You can get used switch / fused panels on ebay.

There's a used Sea Choice 6 gang on now for $10.


----------



## BigTerp (May 8, 2015)

I used this one on my boat.

https://www.amazon.com/SeaSense-Marine-Way-Switch-Panel/dp/B003E24MKA/ref=sr_1_1?ie=UTF8&qid=1431087592&sr=8-1&keywords=marine+switch+panel

Thought that would be plenty. It controls my nav lights, anchor lights, interior lights, stereo and main bilge pump. But I've also added 2 more switches independently because I ran out of room on my panel. One for my driving lights and another for a backup/emergency bilge pump. I'd suggest you get one with at least one or two more switches than you think you'll need.


----------



## KillerJ (May 8, 2015)

thanks!


----------



## bamabill (May 26, 2015)

Big T,
I noticed in the reviews for that panel that each switch didn't have a dedicated fuse. They said one 15A per two switches. I assume it was engineered correctly and its ok?


----------



## BigTerp (May 26, 2015)

bamabill said:


> Big T,
> I noticed in the reviews for that panel that each switch didn't have a dedicated fuse. They said one 15A per two switches. I assume it was engineered correctly and its ok?



Yes, that is correct.

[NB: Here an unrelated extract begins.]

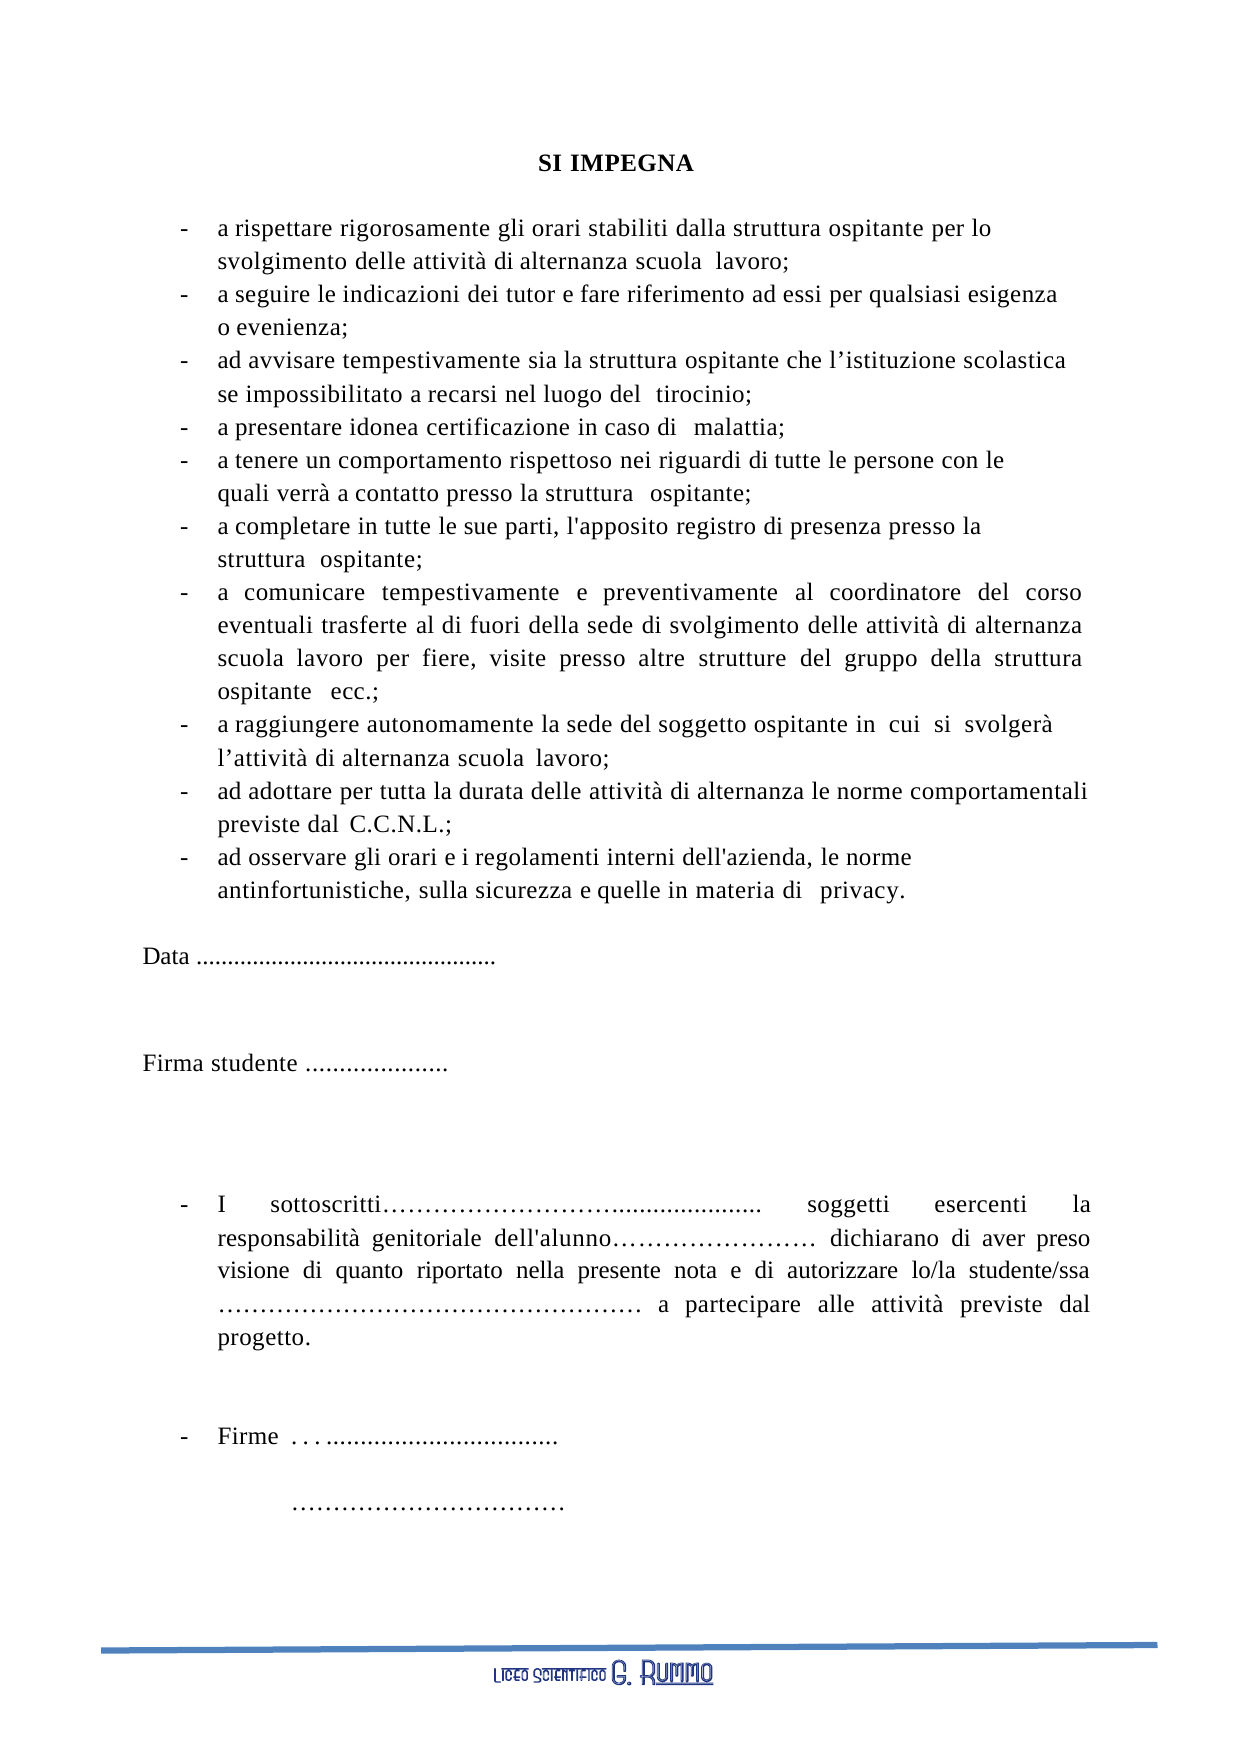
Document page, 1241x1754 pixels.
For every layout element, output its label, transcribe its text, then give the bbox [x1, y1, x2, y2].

text …………………………… [118, 1487, 1091, 1516]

I matched my fuses for what was on each two switches that were fused together. Most of the fuses I swapped out to match what accessories were being fused. For instance, I have my nav lights and stern light on the same fuse. They are both LED and draw less than 1 amp each. So I replaced the 15 amp fuse with a 3 amp fuse. I'd also suggest using the same AGC type fuses, when possible, for other things on your boat. That way you don't have to carry so many different types and amp ratings of fuses on the boat with you.


----------



## ProduceMan (Jun 28, 2015)

This panel is pricey, but an all in one.https://www.westmarine.com/buy/blue-sea-systems--weatherdeck-waterproof-panel-four-position--6841092 . I'm putting it in one of these https://www.homedepot.com/p/Carlon-8-in-x-4-in-Junction-Box-E989N-CAR/100404099?MERCH=REC-_-NavPLPHorizontal1_rr-_-NA-_-100404099-_-N. Plenty of room for the panel plus 2 12v plugs on the face, this bus bar inside. https://www.westmarine.com/buy/blue-sea-systems--dualbus-plus-150a--P009_273_005_501


----------



## lckstckn2smknbrls (Jun 29, 2015)

I made a switch box out of a plastic exterior electrical box and cover.


----------